İyice yanına yaklaştım, elini tuttum, "Haklısınız güzel bayan" dedim..
"Bu durumda, ya ayrılacak, ya da başka birini bulacaksınız"

"Ya öyle mi?" diye saf saf sordu..
"Ayrılmam zor.. Bu durumda başka birini bulmalıyım"

"En doğrusunu yaparsınız" diyerek, elini öptüm..
"Şimdi size bir müjde vereceğim" diyerek kendimi işaret ettim, "O birini buldunuz bile!"

Nasıl?
Siz hala nasıl sevişecem diye, debelenin durun bakalım..


A.Ç.

OYUN OYNAMAYI ÖĞRENİN EN TEHLİKELİSİNİ BİLE OYNAYIN

Sadece evlilik değil, beraberlik de zor bir şey..
Bende her ikisi de var, bazen ne yapacağımı şaşırıyorum valla..

Bu zor durumu yürütmek için oyun oynamayı, her türlü dalavereyi bilmek lazım..
İcabında en tehlikeli oyunları oynayacaksın..
Bir kuyunun ağzına gelip, oradan içeri atlayacaksın..

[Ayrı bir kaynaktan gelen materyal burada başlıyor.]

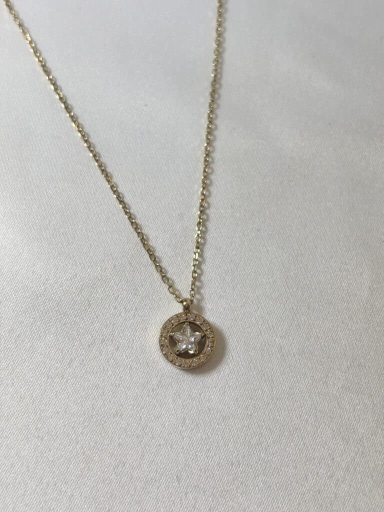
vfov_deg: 36.8
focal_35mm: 52
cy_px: 256
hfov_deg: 28.0
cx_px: 192
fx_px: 769
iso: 32
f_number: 1.6
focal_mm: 5.96
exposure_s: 1/244
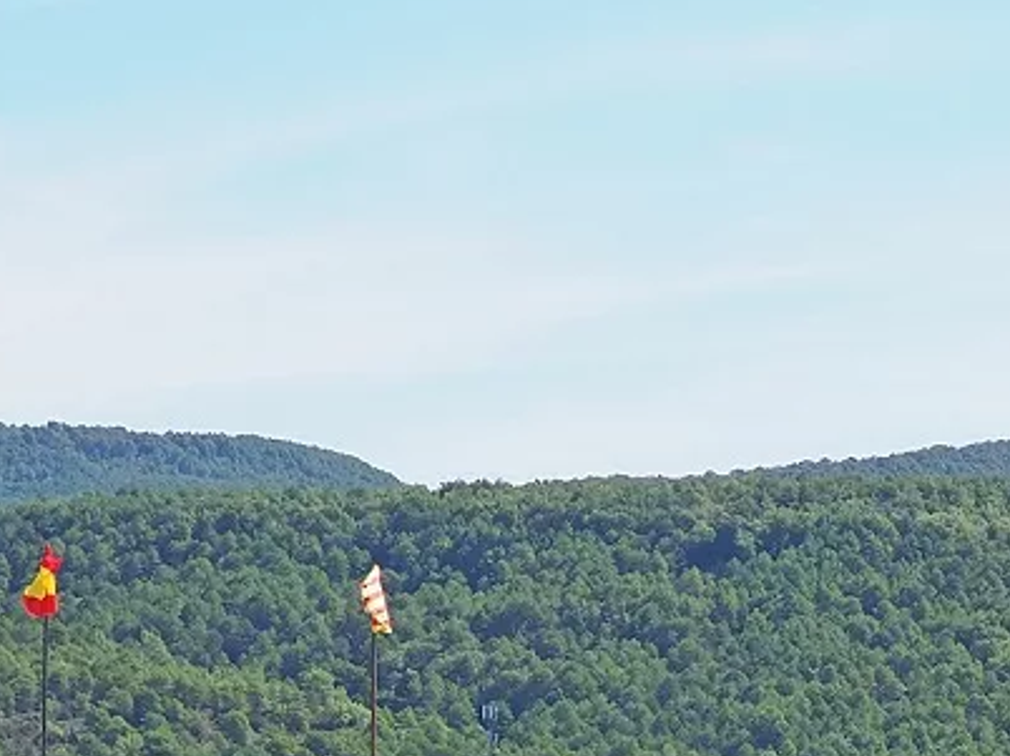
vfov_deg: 5.8
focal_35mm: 253
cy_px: 1257
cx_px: 1119
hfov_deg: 7.8
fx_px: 7377
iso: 200
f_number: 5
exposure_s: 1/800
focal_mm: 28
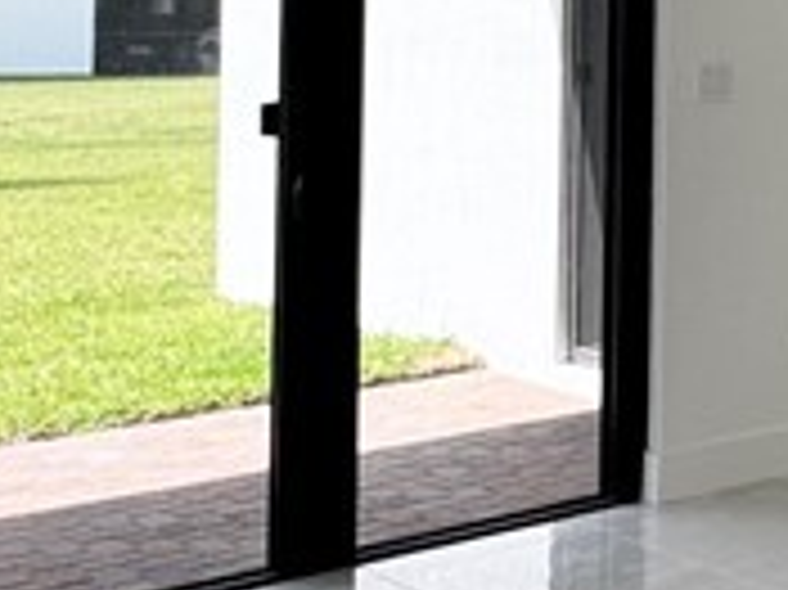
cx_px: 1171
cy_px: -27
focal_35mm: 82
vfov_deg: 17.5
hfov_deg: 20.5
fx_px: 1865
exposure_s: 1/198
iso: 40
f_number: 2.2
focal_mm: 2.22
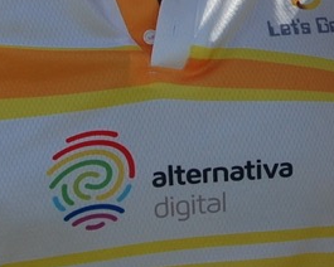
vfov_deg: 7.3
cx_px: 325
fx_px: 2078
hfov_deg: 9.1
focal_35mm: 210
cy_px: 2
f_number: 9
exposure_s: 1/320
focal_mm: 31
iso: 200
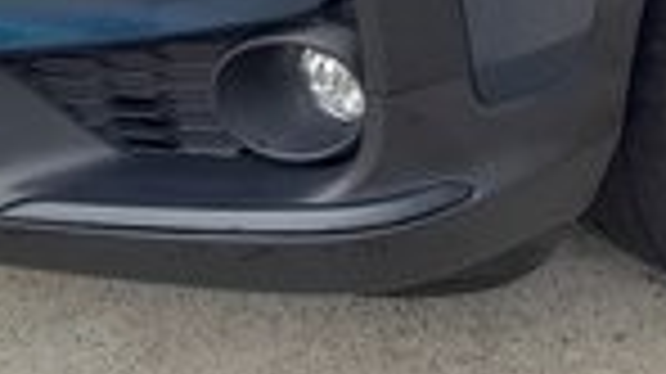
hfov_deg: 16.7
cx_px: 572
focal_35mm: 127
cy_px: -523
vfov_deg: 8.7
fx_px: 2241
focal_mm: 4
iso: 40
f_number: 1.8
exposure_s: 1/120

Yok lan şaka! Nereye atlıyorsun..
Atlar gibi yaparak partnerinin yüreğini ağzına getireceksin..
Sonra da tutkuyla, aşkla, arzuyla sarılacaksın..
Bak o zaman neler oluyor..

Ben şimdi en iyisi, Çoban Ali'yi arayayım..
Ohh aman! Sabahlar olmasın!

Anladınız değil mi ;)

Anladıysanız, iyi tatiller..

Anlamayan salaklar için geliyor: Oğlum bak git!